Exercise A – In the passage on Matthew's Passion account, what does the name Golgotha mean?
Exercise B – Please pick up the passage on Matthew's Passion account where it stops and carry it forward.

Provided text –
Pilate knows what is happening and we Matthew tells us plainly that he recognized envy as the motive behind the handover. His wife’s dream adds another layer. In the Old Testament, dreams carried divine weight. God warned the magi through a dream. He directed Joseph through dreams repeatedly. Now a Gentile woman receives a dream about a righteous man and sends an urgent warning to her husband. The warning goes unheeded. Pilate performs the public handwashing, a gesture drawn from Deuteronomy 21, where elders of a city washed their hands over an unresolved killing to declare their innocence. The crowd absorbs the declaration and answers back with words that carry the full weight of covenantal language. His blood be upon us and upon our children. In Israel’s covenant framework, to take blood upon oneself was to accept moral and legal responsibility for a death. It is important to note that while this is a significant passage in the Bible, Christianity does not read this as a collective curse on the Jewish people.
The mockery in the praetorium is a dark mirror of what Jesus actually is. The soldiers dress Him in scarlet, place a crown on His head, and kneel before Him shouting Hail, King of the Jews. Every element is intended as humiliation. Every element is accidentally true. He is the king. The crown, though made of thorns, sits on the head of the one to whom all authority in heaven and earth belongs.
At Golgotha, which means Place of the Skull, Jesus refuses the wine mixed with gall. Psalm 69 speaks of the righteous sufferer being given gall to drink. His death will be entered into with full consciousness and full will. The garments divided by lot fulfill Psalm 22 precisely, a psalm that opens with the very words Jesus will cry from the cross.
The darkness from noon to three in the afternoon is not incidental atmosphere. In the prophetic tradition, darkness in the middle of the day signaled divine judgment. Amos 8 warned of a day when God would make the sun go down at noon and darken the earth in broad daylight as a sign of judgment on Israel. We do know that scientifically, there was a lunar eclipse on Friday April 3, 33 AD.

Human pose keypoint data –
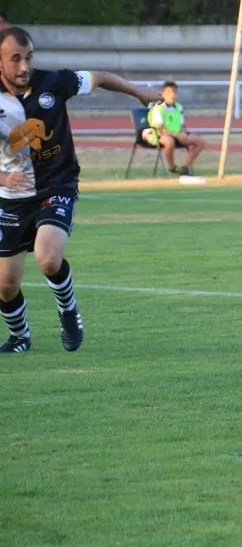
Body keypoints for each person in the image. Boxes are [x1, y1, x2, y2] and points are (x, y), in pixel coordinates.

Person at [0, 26, 161, 353]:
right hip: (12, 197)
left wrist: (138, 92)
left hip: (56, 184)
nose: (23, 66)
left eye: (28, 57)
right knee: (5, 285)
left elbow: (99, 77)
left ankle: (68, 311)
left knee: (48, 258)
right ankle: (20, 337)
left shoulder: (53, 83)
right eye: (15, 59)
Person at [145, 81, 207, 175]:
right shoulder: (158, 108)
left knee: (200, 142)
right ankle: (172, 167)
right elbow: (161, 129)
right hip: (160, 135)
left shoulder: (179, 107)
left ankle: (184, 167)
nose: (172, 95)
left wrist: (182, 133)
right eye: (169, 92)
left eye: (174, 92)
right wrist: (178, 136)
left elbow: (181, 125)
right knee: (169, 142)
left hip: (177, 134)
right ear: (163, 94)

Answer A – Place of the Skull

Answer B –
Jesus cries out in Aramaic, quoting the opening line of Psalm 22. My God, my God, why have you forsaken me. This is not a moment of lost faith as some have tried to claim. The Psalms were not numbered. The way one would tell someone to look to a Psalm would be to quote the opening line, just as is done here. Psalm 22 is a psalm that moves from desolation to vindication, ending in the declaration that God has not hidden His face from the afflicted one but has heard his cry. Jesus is praying the psalm from inside the suffering it describes.
When He dies, three things happen at once. The Temple veil tears from top to bottom. The earth shakes. Tombs open. The veil separated the Holy of Holies, the innermost chamber where God’s presence dwelt, from the rest of the Temple. Only the high priest could enter it, and only once a year on the Day of Atonement. The barrier between God and humanity that the entire Temple system was built around has been removed by the death of the one the soldiers mocked as king. The earthquake and the opening of tombs signal that what is happening is not contained to one man on one cross.
The first confession of Jesus as Son of God in Matthew’s Passion does not come from a disciple or anyone who had followed Him. It comes from a Roman centurion who has just watched Him die. At the foot of the cross, in the mouth of a Gentile soldier, is the truth the whole narrative has been building toward.
Reflection Question
What would it mean for you to stand at the foot of that cross today and say what the centurion said?